THE PROBLEM | Go through the listing beneath and show each line containing the string "Gerber".

DATA FOR REVIEW |

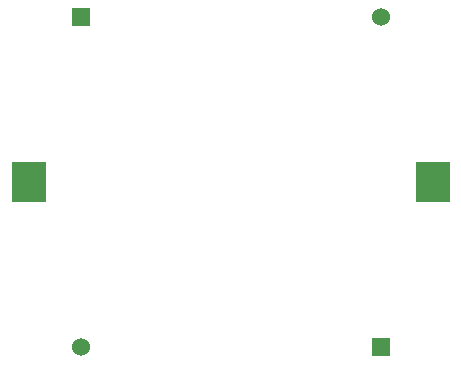
<source format=gbr>
%TF.GenerationSoftware,KiCad,Pcbnew,(6.0.2)*%
%TF.CreationDate,2022-05-23T22:39:05-07:00*%
%TF.ProjectId,Compaq_Portable_III_Battery,436f6d70-6171-45f5-906f-727461626c65,rev?*%
%TF.SameCoordinates,Original*%
%TF.FileFunction,Soldermask,Top*%
%TF.FilePolarity,Negative*%
%FSLAX46Y46*%
G04 Gerber Fmt 4.6, Leading zero omitted, Abs format (unit mm)*
G04 Created by KiCad (PCBNEW (6.0.2)) date 2022-05-23 22:39:05*
%MOMM*%
%LPD*%
G01*
G04 APERTURE LIST*
%ADD10C,1.524000*%
%ADD11R,1.524000X1.524000*%
%ADD12R,3.000000X3.500000*%
G04 APERTURE END LIST*
D10*
%TO.C,J2*%
X133350000Y-77470000D03*
%TD*%
D11*
%TO.C,J1*%
X107950000Y-77470000D03*
%TD*%
%TO.C,J4*%
X133350000Y-105410000D03*
%TD*%
D10*
%TO.C,J3*%
X107950000Y-105410000D03*
%TD*%
D12*
%TO.C,BT1*%
X103550000Y-91440000D03*
X137750000Y-91440000D03*
%TD*%
M02*

</source>
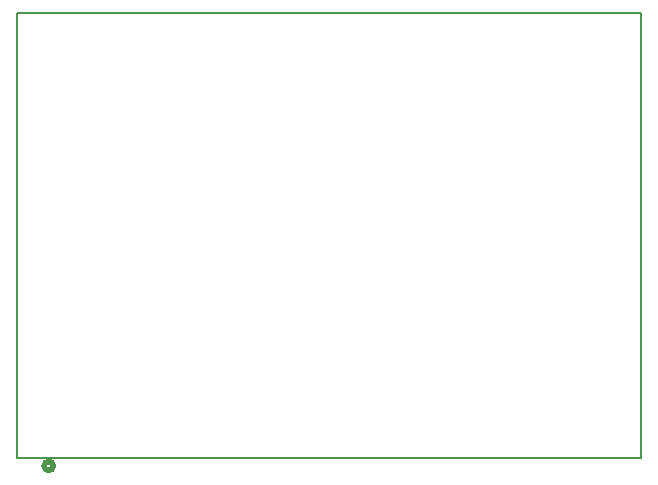
<source format=gbr>
%TF.GenerationSoftware,Altium Limited,Altium Designer,23.5.1 (21)*%
G04 Layer_Color=32896*
%FSLAX45Y45*%
%MOMM*%
%TF.SameCoordinates,0CF0D061-263B-42B0-A585-B6EE71A6EBF9*%
%TF.FilePolarity,Positive*%
%TF.FileFunction,Legend,Bot*%
%TF.Part,Single*%
G01*
G75*
%TA.AperFunction,NonConductor*%
%ADD35C,0.50800*%
%ADD39C,0.15240*%
D35*
X2885440Y2513330D02*
G03*
X2885440Y2513330I-38100J0D01*
G01*
D39*
X2575560Y2576830D02*
Y6351270D01*
X7863840D01*
Y2576830D02*
Y6351270D01*
X2575560Y2576830D02*
X7863840D01*
%TF.MD5,6a3d199f3070490dfd832d07500e40cf*%
M02*

</source>
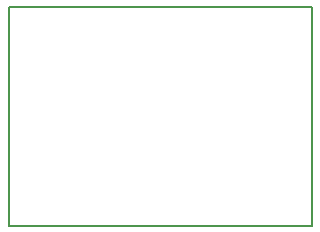
<source format=gbr>
G04 #@! TF.FileFunction,Profile,NP*
%FSLAX46Y46*%
G04 Gerber Fmt 4.6, Leading zero omitted, Abs format (unit mm)*
G04 Created by KiCad (PCBNEW 4.0.1-stable) date 4/13/2016 9:20:08 PM*
%MOMM*%
G01*
G04 APERTURE LIST*
%ADD10C,0.100000*%
%ADD11C,0.150000*%
G04 APERTURE END LIST*
D10*
D11*
X150749000Y-99060000D02*
X125095000Y-99060000D01*
X150749000Y-117602000D02*
X125095000Y-117602000D01*
X150749000Y-99060000D02*
X150749000Y-117602000D01*
X125095000Y-117602000D02*
X125095000Y-99060000D01*
M02*

</source>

WRITTEN RESPONSE |
G04 Gerber Fmt 4.6, Leading zero omitted, Abs format (unit mm)*
G04 Gerber Fmt 4.6, Leading zero omitted, Abs format (unit mm)*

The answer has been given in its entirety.